И тем не менее предатели американцы продолжали надвигаться. Трудно поверить, но они шли вперед как ни в чем не бывало. В их центре высился мужчина с непокрытой головой. Белокурая, чуть ли не седая шевелюра выделялась на фоне густых завитков мрака, напоминавших пороховой дым. Он был как слабая вспышка, фантом. Бледный, улыбчивый призрак человека. Дестен вынул из кобуры кавалерийский револьвер и аккуратно прицелился в американца. Времени оставалось только на один выстрел. Капитан нажал на тугой спусковой крючок, и в запястье и локоть ударила отдача.
«Я в жизни не был более уверен в том, что прицел точен. К тому же стреляю я прекрасно, да и на таком расстоянии мой револьвер всегда давал отменные результаты. И все же… Наверное, я промахнулся. Наверное.
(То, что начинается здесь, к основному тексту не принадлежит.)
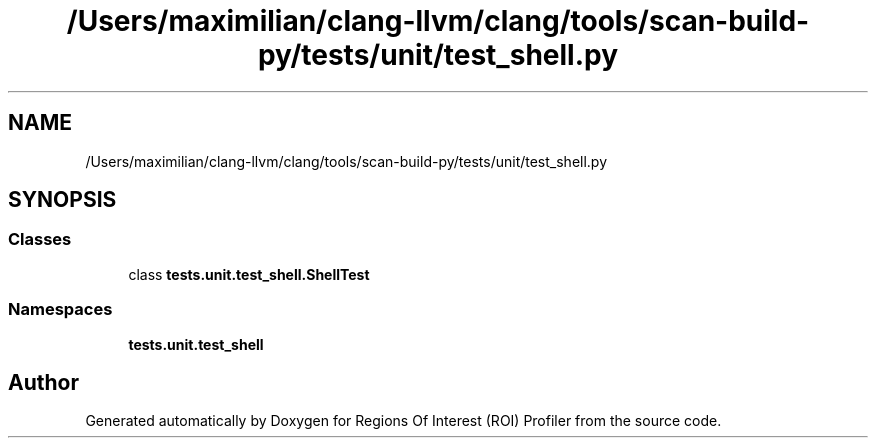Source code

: .TH "/Users/maximilian/clang-llvm/clang/tools/scan-build-py/tests/unit/test_shell.py" 3 "Sat Feb 12 2022" "Version 1.2" "Regions Of Interest (ROI) Profiler" \" -*- nroff -*-
.ad l
.nh
.SH NAME
/Users/maximilian/clang-llvm/clang/tools/scan-build-py/tests/unit/test_shell.py
.SH SYNOPSIS
.br
.PP
.SS "Classes"

.in +1c
.ti -1c
.RI "class \fBtests\&.unit\&.test_shell\&.ShellTest\fP"
.br
.in -1c
.SS "Namespaces"

.in +1c
.ti -1c
.RI " \fBtests\&.unit\&.test_shell\fP"
.br
.in -1c
.SH "Author"
.PP 
Generated automatically by Doxygen for Regions Of Interest (ROI) Profiler from the source code\&.
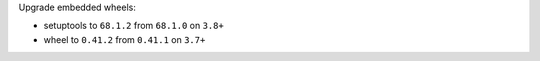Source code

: Upgrade embedded wheels:

* setuptools to ``68.1.2`` from ``68.1.0`` on ``3.8+``
* wheel to ``0.41.2`` from ``0.41.1``  on ``3.7+``
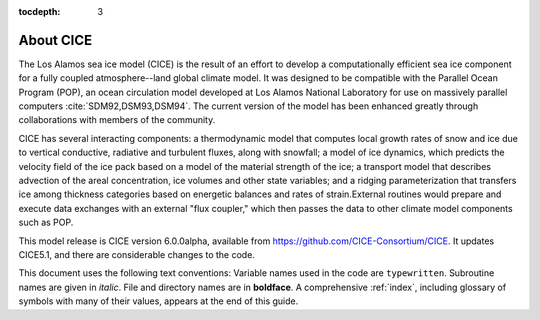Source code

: :tocdepth: 3

.. _about:

About CICE
=============

The Los Alamos sea ice model (CICE) is the result of an effort to
develop a computationally efficient sea ice component for a fully
coupled atmosphere--land global climate model. It was
designed to be compatible with the Parallel Ocean Program
(POP), an ocean circulation model developed at 
Los Alamos National Laboratory for use on massively parallel computers
:cite:`SDM92,DSM93,DSM94`. The current version of the
model has been enhanced greatly through collaborations with members of
the community.

CICE has several interacting components: a thermodynamic model that
computes local growth rates of snow and ice due to vertical conductive, 
radiative and turbulent fluxes, along with snowfall; a model of ice 
dynamics, which predicts the velocity field of the ice pack based on 
a model of the material strength of the ice; a transport model that 
describes advection of the areal concentration, ice volumes and other 
state variables; and a ridging parameterization that transfers ice among
thickness categories based on energetic balances and 
rates of strain.External routines would prepare and execute data exchanges with an
external "flux coupler," which then passes the data to other climate
model components such as POP.

This model release is CICE version 6.0.0alpha, available from https://github.com/CICE-Consortium/CICE.
It updates CICE5.1, and there are considerable changes to the code.  

This document uses the following text conventions:
Variable names used in the code are ``typewritten``.
Subroutine names are given in *italic*.
File and directory names are in **boldface**.
A comprehensive :ref:`index`, including glossary of symbols with many of their values, appears
at the end of this guide.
Потому что американец вскинул винтовку и, не переставая улыбаться, прострелил мне плечо, выбив дыхание из груди и отшвырнув на каменные ступени. Сознание ускользало. Звуки, и без того приглушенные туманом, стали далекими, зыбкими, неясными. Алая пелена застила мне глаза. А затем в нос ударила пряная смесь одеколона и турецкого табака. Кто-то привстал рядом на колено и принялся нашептывать мне в ухо. Я знал, что это тот американский ренегат, неуязвимый для нашего оружия и злорадный. Английский я понимаю хорошо. А как иначе? Ведь сколько раз мне доводилось слышать во Франции английскую речь за три долгих года войны.
„Сегодня не твой день, старина“, — сказал он.
Он говорил со мной так, будто только что обыграл своего товарища по велосипедному клубу на воскресных гонках.
„Сегодня не твой день, старина“.
„Чтоб тебе в аду гореть“, — ответил я и подумал, что вот сейчас он достанет пистолет и прикончит меня. А он всего лишь рассмеялся. Мрачный и ржавый, замогильный смех из разверстой гробницы. Нечеловеческий. Этот звук шел вразрез с настроением его слов. Возможно, американец только прикидывался человеком. Мне кажется, он был таким же противоестественным, как и туман, что возвестил о его приходе. Последнее, что я помню, — это скрежет подкованных башмаков по щебню, политому кровью моих товарищей…»
Француз осенил себя крестным знамением, и мужчины, стоявшие возле госпитальной койки, — суровая ватиканская депутация, свидетели того, как Дестен погибает от заражения крови, — последовали его примеру.
Конечно, Дестен знал, зачем пожаловали непрошеные гости.
И я тоже знал, что придет такой день, когда этот улыбчивый американец будет гореть в аду; когда он поймет, что такое проклятие и осуждение на вечные муки.